Following the criminal cases against Black, he has counteracted with civil lawsuits against those whom he feels have defamed him. Black was outraged by a damning report made by a special committee of the Hollinger board that referred to his leading of the company as a “corporate kleptocracy.” The special committee alleged that he had stolen millions in which he was not entitled. In 2004, Black filed an US$850 million defamation lawsuit against Hollinger and several of its directors. Later in 2004, Black filed a US$1.1 billion lawsuit for damages and punitive indemnities against the special committee of Hollinger, which was comprised of its CEO, several independent directors, and a former chairman of the U.S. Securities and Exchange Commission. His claims included defamation, conspiracy to injure, interference with economic relations and intimidation, intentional misrepresentation, and punitive damages. In February 2007, Black also filed an US$11 million libel lawsuit against Tom Bower, British author of Conrad & Lady Black: Dancing on the Edge, which he felt portrayed him and his wife in a false and libelous manner. Defamation is defined as the untrue statement(s) that injures a person’s reputation. As such, it would be highly unviable for Black to demonstrate that the statements made within the special committee report or aforementioned book were false and libellous seeing as he has been convicted on several counts of money-or-property fraud. Moreover, the various publications would likely support their remarks by means of the truth of statement defence.

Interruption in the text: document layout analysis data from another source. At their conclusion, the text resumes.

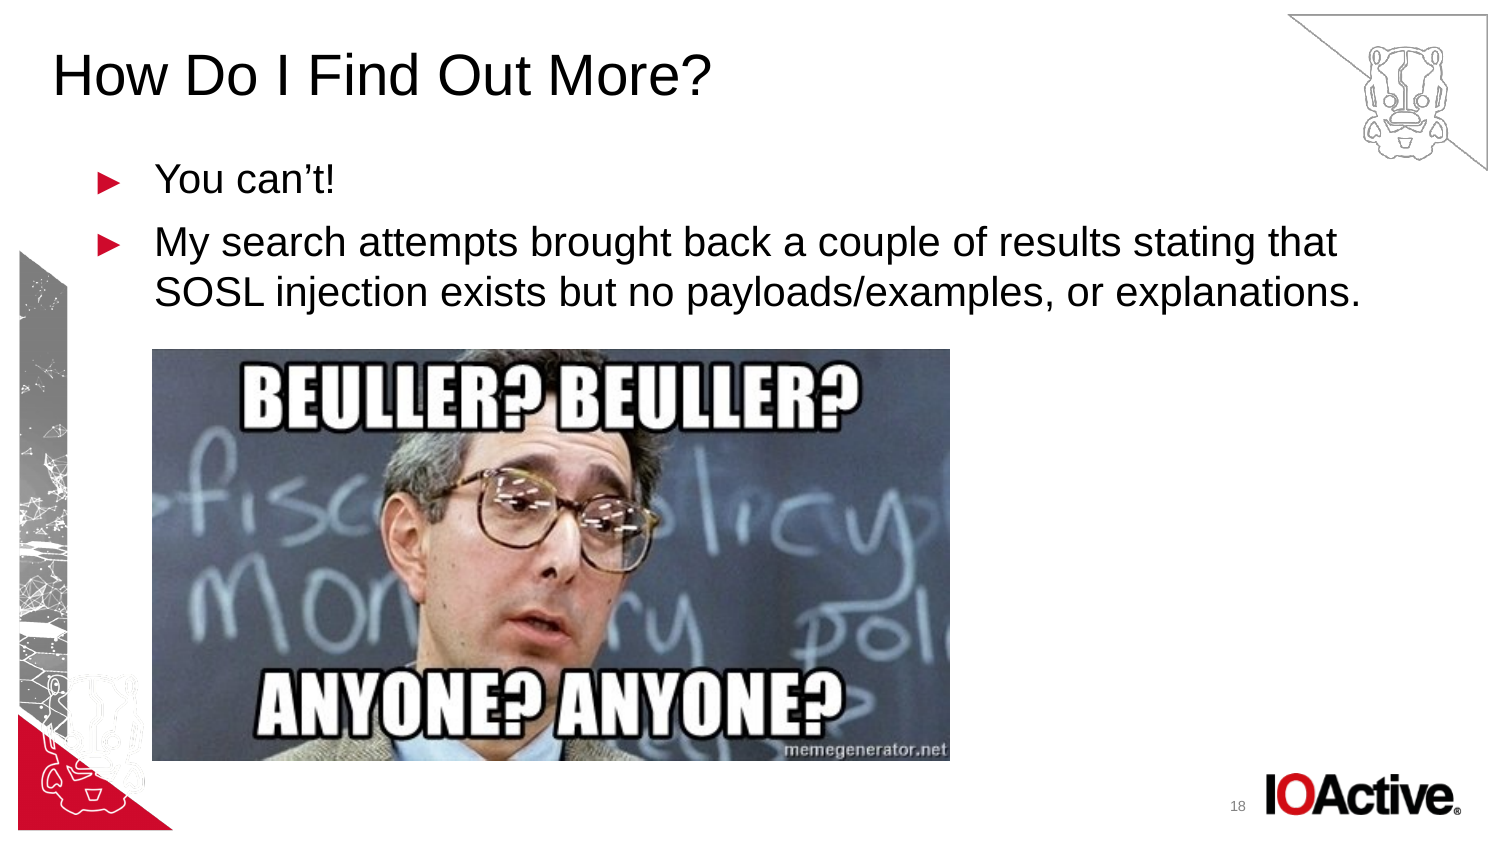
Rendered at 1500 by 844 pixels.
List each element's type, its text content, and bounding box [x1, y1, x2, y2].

picture [1263, 769, 1464, 820]
title How Do I Find Out More? [52, 46, 1354, 185]
picture [1287, 13, 1488, 171]
list You can’t! My search attempts brought back a couple of results stating that SOSL injection exists but no payloads/examples, or explanations. [82, 144, 1418, 761]
picture [17, 349, 950, 831]
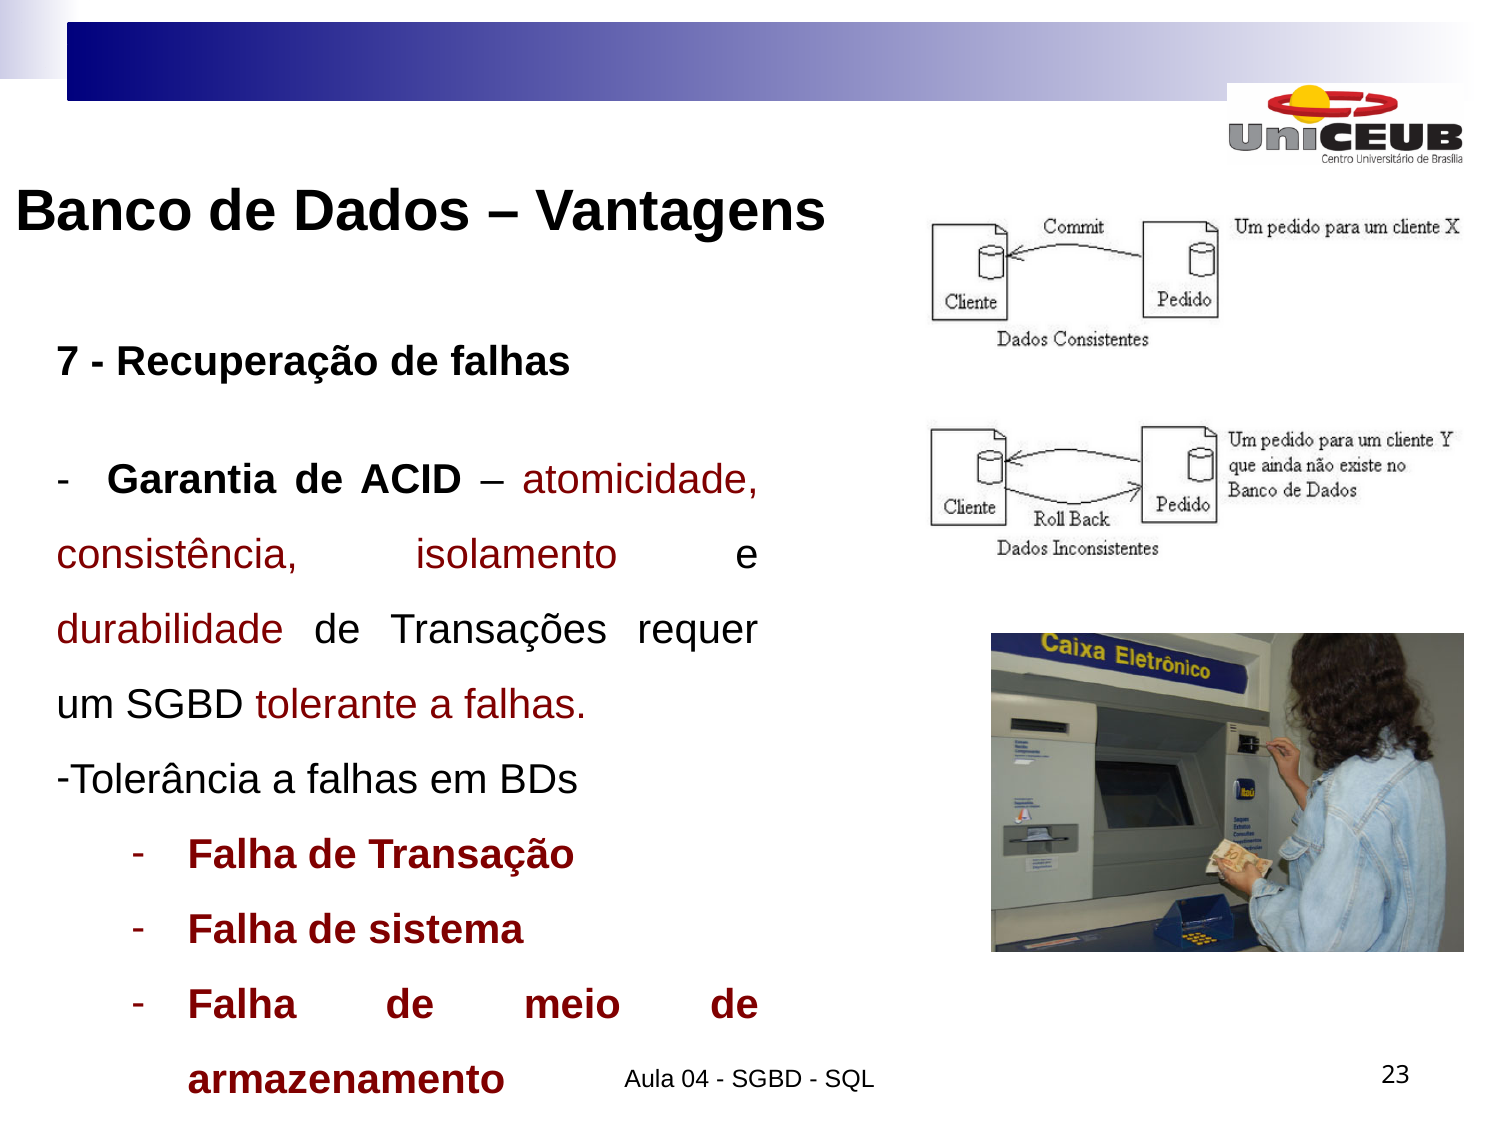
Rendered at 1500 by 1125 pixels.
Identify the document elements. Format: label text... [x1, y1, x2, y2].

picture [924, 212, 1464, 627]
text_box ‹#› [1074, 1024, 1425, 1100]
footer Aula 04 - SGBD - SQL [512, 1025, 988, 1100]
picture [990, 632, 1464, 953]
title Banco de Dados – Vantagens [0, 175, 1275, 238]
picture [1227, 83, 1464, 165]
text_box - Garantia de ACID – atomicidade, consistência, isolamento e durabilidade de Transações requer um SGBD tolerante a falhas. Tolerância a falhas em BDs Falha de Transação Falha de sistema Falha de meio de armazenamento [41, 419, 774, 575]
text_box 7 - Recuperação de falhas [41, 326, 919, 443]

In closing, as many would agree, the demise of Conrad Black was that of his own doing. This report demonstrates that looting a company and its shareholders is both an unethical and criminal action. As previously mentioned, Black’s original convictions included mail fraud and obstruction of justice. As evidenced in this report, when there is a great deal of uncertainty, laws and statutes may be reviewed and examined in order to determine their overall intention and purpose. A well-known fact is that laws are established and evolve over time to reflect the principles and concerns of society. The appeals in this case emphasize the obscurity of the honest-services fraud statute and the difficulty prosecutors may have in applying this law towards the private proceedings of a white-collar crime on a go-forward basis. Upon the U.S. Supreme Court’s decision to impose limits on the honest-services provision, it should be noted that future interpretations and applications of this statute will be restricted. To conclude, Black’s actions have not only transformed his life, but his appeals have also caused for a revision in the interpretation and application of the honest-services fraud statute.